Disinformation alumnus Roy Christopher kindly included me in his annual Summer Reading List. It’s become a kind of snapshot over the past 15 years of different periods of my life. What else I’m reading at the moment:
Old Gods, New Enigmas: Marx’s Lost Theory by Mike Davis (New York: Verso, 2018). 21C and World Art former publisher and editor Ashley Crawford turned me onto Davis in the mid-1990s. I’m just into this new book and Davis already frames Karl Marx’s political economy theories and 19th century reportage in new ways.
Turning To Political Violence: The Emergence of Terrorism by Marc Sageman (Philadelphia, PA: The University of Pennsylvania Press, 2017). Sageman is a forensic psychiatrist and an incisive critic of terrorism studies research. In this book he uses process tracing to document the social identity formation of terrorists in the late 19th and early 20th century. I’m reading this book as a model of how to do process tracing in terrorism studies: the research methodology of my in-progress PhD dissertation.

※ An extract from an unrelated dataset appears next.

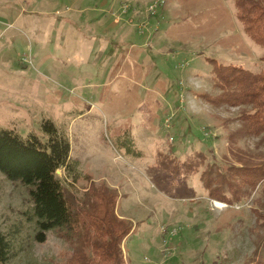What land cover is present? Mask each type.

Return Of The Barbarians: Confronting Non-State Actors from Ancient Rome to the Present by Jakub J. Grygiel (Cambridge: Cambridge University Press, 2018). One of the major themes to what I call (post-2002) fourth generation scholarship on strategic culture is the re-emergence in a multipolar world of violent and persistent non-state actors. Although not strictly part of the strategic culture camp Grygiel has emerged as an important scholar on emerging security threats.
Dead Right: How Neoliberalism Ate Itself And What Comes Next by Richard Denniss (Carlton, Australia: Black Inc, 2018). An incisive long-form essay on the troubled state of Australia’s political economy in 2018.